“Tu és o que sabes?”

Padre Manuel Ribeiro, Diocese de Bragança-Miranda

Pergunta difícil! “Tu és o que sabes?” foi uma interpelação que pude escutar recentemente a um teólogo num vídeo online. Esta questão é de todo importante. Diria mesmo, essencial. Desde logo porque interpela-nos a perceber se a minha essência e a minha identidade se reflecte e se identifica no que real e verdadeiramente sei e conheço.

Na verdade, eu sei bem mais do que realmente sou. Isto é mau…! E é mau porque sei que tenho de ser aquilo ou aqueloutro e, efectivamente, não sou. Há uma “décalage”, uma diferença enorme entre o que sei e o que sou. É, pois, para mim, e talvez para alguns de nós, simultaneamente, um problema e um desafio. É algo que devo e que tenho de resolver. Cabe- me igualar ambas as realidades numa única e mesma realidade, isto é, o que sou e o que sei.

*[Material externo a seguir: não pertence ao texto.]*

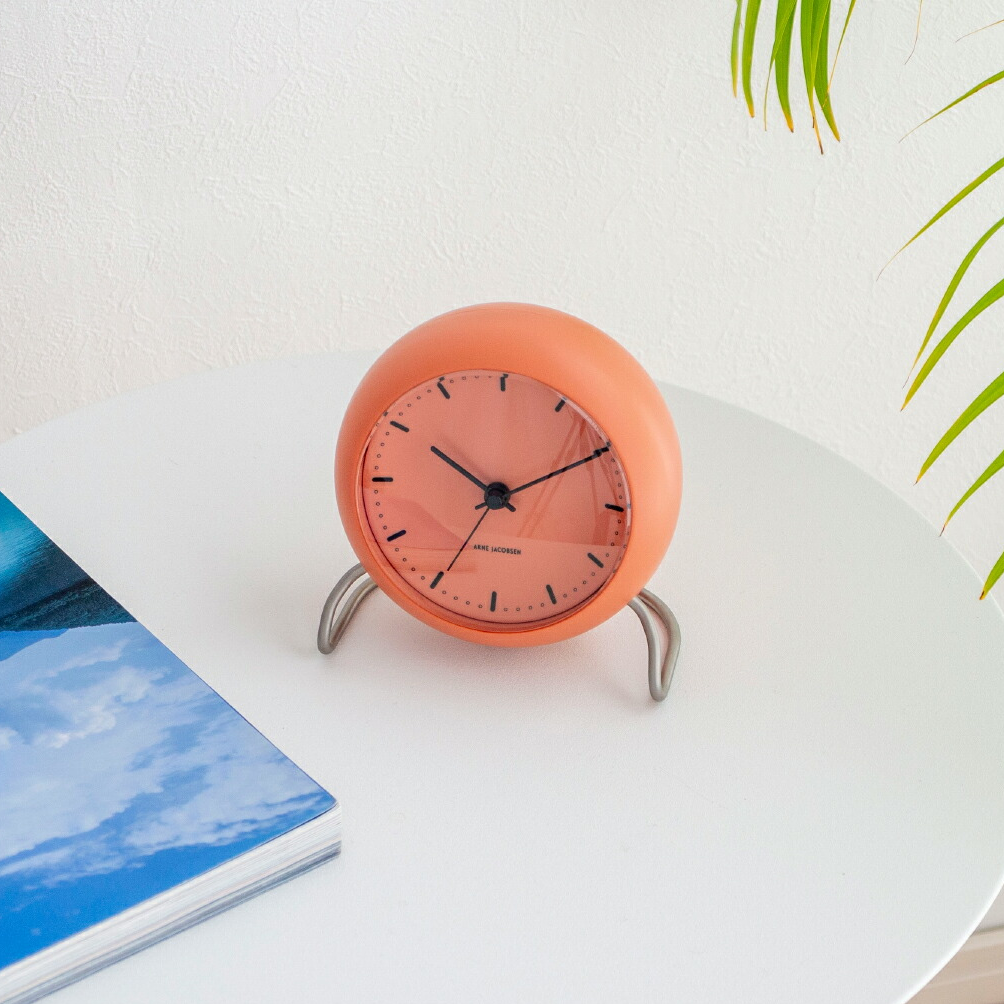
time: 10:10
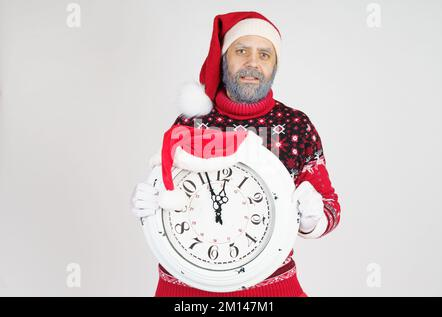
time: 11:55
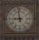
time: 8:58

Vejamos este exemplo: sei que tenho de ser bom, amigo e generoso com todos, “ser santo como Deus é santo”. Porém, teimosamente, não o sou. Sei e sabemos mais do que somos! Isto dói! Dói porque sei e sabemos que tenho e temos de unir a sabedoria à nossa essência, torná-la numa identidade unitária e unitiva.

Posso correr o risco de viver o tempo que me é dado viver sem nunca me aperceber da discrepância entre o sou e o que sei. Confesso que esta mesma pergunta – “tu és o que sabes?”

– me tem feito tão bem, uma vez que me inquire intimamente, me faz perguntar se serei ou não uma fraude, se terei ou não seguido de perto o caminho de Jesus, se sou ou não o que sei e o que devo e/ou estou destinado a ser.

Julgo que se trata de um processo duro e gradual para uma reconfiguração que se deseja e se exige. Só com humildade, com perseverança, com disciplina, com sofrimento e com a graça de Deus poderemos ser o que sabemos, e vice-versa. Não podemos escamotear uma realidade: o sofrimento. “O prémio do amor – como belamente afirma o Padre Paulo Ricardo – é o sofrimento”. Permitam que explique da seguinte maneira: pense na pessoa em que tenha a certeza que o amou incondicionalmente. Talvez a sua resposta seja a sua mãe (ou outra pessoa que lhe seja importante). Mas garanto-lhe que essa pessoa sofreu muito por si. Quem muito sofre por nós, muito nos ama. Assim se compreende o que afirmei acima: o prémio do amor é o sofrimento. Vejamos, em analogia, o caso de Jesus Cristo. Deus, na sua magnificência e omnipotência, por amor inefável e inenarrável ao ser humano quis encarnar a nossa natureza humana, fazer-se um connosco para que, com Ele e n’Ele, pudéssemos ser redimidos e santificados. O seu amor é tão grande que se deixou sofrer às nossas mãos da forma mais vilipendiosa e violenta. Mas, a pergunta coloca-se-nos de imediato: qual a razão? Porquê? Ora, porque muito nos ama, muito sofre por nós. Repito: o preço do amor é o sofrimento. Não quero fazer apologia ao sofrimento por si. Antes, recordar que o acto mais profundo de amor implica, inevitavelmente, o acto de sofrer.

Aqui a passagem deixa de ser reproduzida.